No es una novedad que a la intelectualidad gala, y a la sociedad francesa en general, le gusta cultivar el libertinismo y la laxitud sexual como seña de identidad, siempre de reojo tratando de liderar el contrapeso europeo a lo que se entiende como preeminencia planetaria de un puritanismo norteamericano que ha terminado imponiéndose en el viejo continente en cuestiones de salud pública. Tampoco resulta excesivamente retorcido pensar que no pocos firmantes del manifiesto consiguen gracias a la repentina notoriedad mediática lograda que la gente se acuerde de su último disco, libro o película.
Sin embargo, dando por descontado lo obvia e ignominiosa que resulta la explotación que sufren las personas que se tienen que prostituir, Beigbeder, uno de los firmantes estrella del manifiesto, tiene su parte de razón cuando denuncia que proponer una ley "para penalizar a los clientes de las prostitutas supone denunciar a personas que se encuentran, nos guste o no, en situación de desamparo y de aislamiento. De lo que nunca se habla es de la miseria sexual".
Un escritor también francés y acaso más libertino que Beigbeder, Michel Houellebecq, reflexionaba en su novela Ampliación del campo de batalla (1994) acerca de un mundo occidental que proclamaba a los cuatro vientos la igualdad de las personas como derecho fundamental, pero que al mismo tiempo elevaba el placer sexual a los altares.
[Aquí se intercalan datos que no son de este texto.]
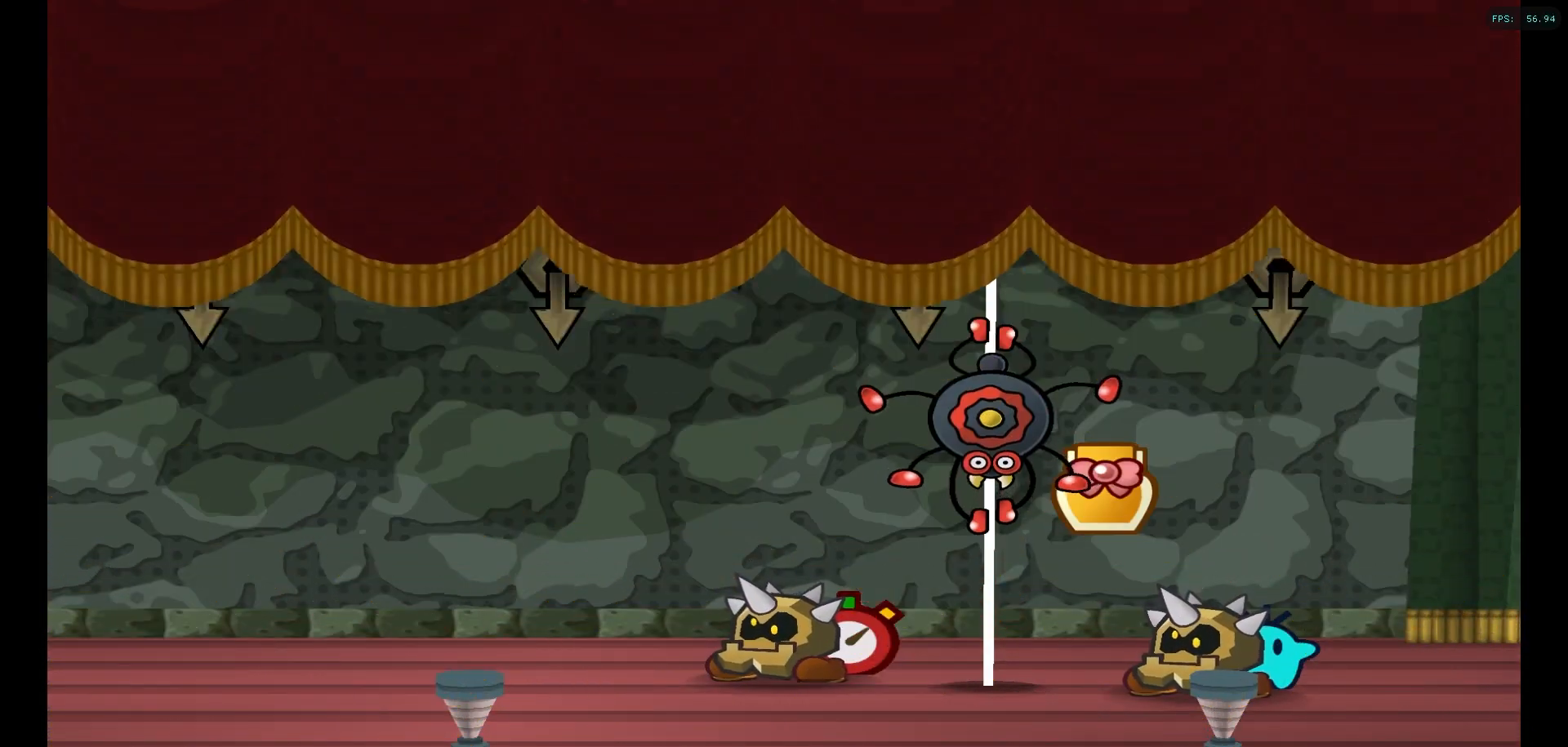
{"buttons": [], "left_stick": "center", "right_stick": "center", "events": []}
Un mundo así, dice Houellebecq, no es un mundo en el que la gente se siente más unida sino que es un mundo en el que la diferencia entre los que tienen y los que no, se magnifica hasta límites insospechados. En ese sentido, las religiones, con su fórmula de café para todos a través de relaciones monógamas, románticas y para toda la vida, habrían ejercido en el pasado un saludable efecto regulatorio igualador en un mercado en el que la competencia es brutal y que se muestra inmisericorde con los más débiles. Su declive habría dejado a éstos más a la intemperie que nunca.
No cabe duda de que la socialdemocracia ha tenido un éxito relativo en lo que se refiere a la distribución de la renta, que es el terreno que en muchos aspectos todavía la definen muchos de nuestros políticos.
Pero en otros aspectos, al haber abrazado como suyos los principios de la contracultura, de la primacía del yo, de la consecución del placer sensorial y material como objetivo modesto pero alcanzable en ausencia de metafísicas imposibles, el progresismo no sólo contribuyó a rejuvenecer y legitimar el capitalismo actual de emociones-sensaciones sino a fomentar otro tipo de desigualdades (como la sexual) que los humanos contemporáneos, en un ambiente sofocante de promesas hedonistas, perciben como tan importantes o más que las económicas.
Y en ese tema, la doctrina progresista (y no sólo progresista ya que el ayuntamiento de Madrid está en ello) sí se lava las manos sobre todo cuando adopta poses puritanas como Hollande.